I don’t want to sound like a pessimist but I have almost given up ion the MDG goals being achieved in 2015 or even 2020. If 1.2 million women currently die in pregnancy every year and 9 million children die before they are five, what hope is there for the millions who are yet to be born? Watching this edition of Riz Khan was eye opening but also reassuring because there are people taking actions to help improve the health of women during and after pregnancy. In my opinion and I mean this with the utmost level of respect, it should not be the responsibility of NGOs to fix the issue of healthcare or maternal mortality in any nation. The government of each sovereign nation should buckle-up and address this problem. This is a political and economic empowerment issue and education is the first step to reducing the current dire reality faced by many women.
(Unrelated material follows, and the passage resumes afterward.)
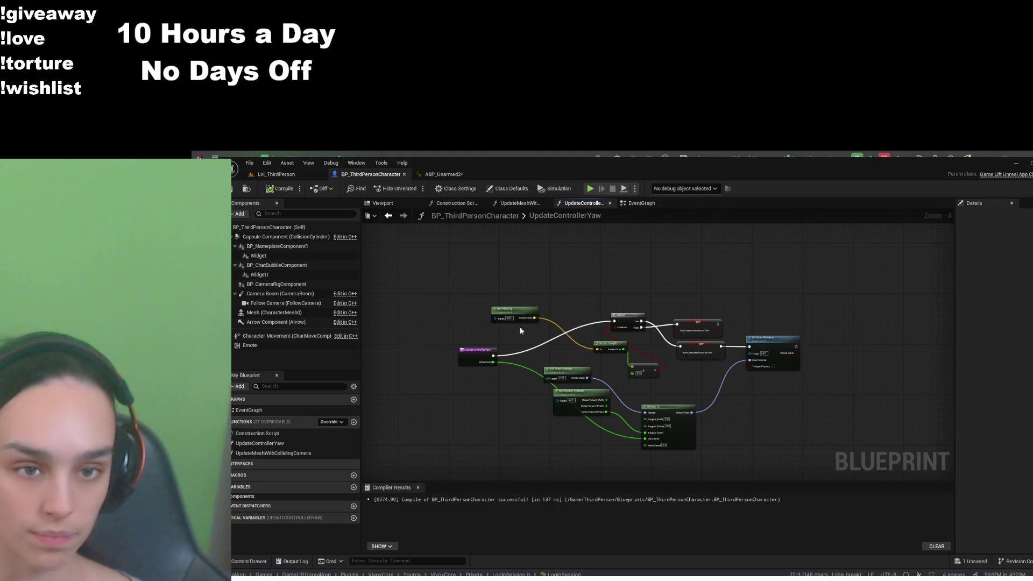
left_click(444, 174)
A little radical but if I lived in a situation where my life was at risk due to the lack of healthcare, I really don’t think having a baby would be priority for me. There are children who need to be loved, I would be more than happy to help care for them. There is nothing wrong with having a child but for me, at what cost?

Doctors, nurses, midwives and other arms of the medical profession which provide care for women and children needs to be improved and this needs to be done now, not later or tomorrow. If national governments made healthcare a priority, that would be an overdue step in the right direction. In a recent conversation with a friend, she told me of her experience in a Lagos hospital, where the women were using candles and lanterns in the hospital after giving birth. They had to use their own clothing to create curtains for the window of the hospital and mosquito repellents to keep the suckers away. If a national hospital is in such decay, what chance do mothers and their new born babies have?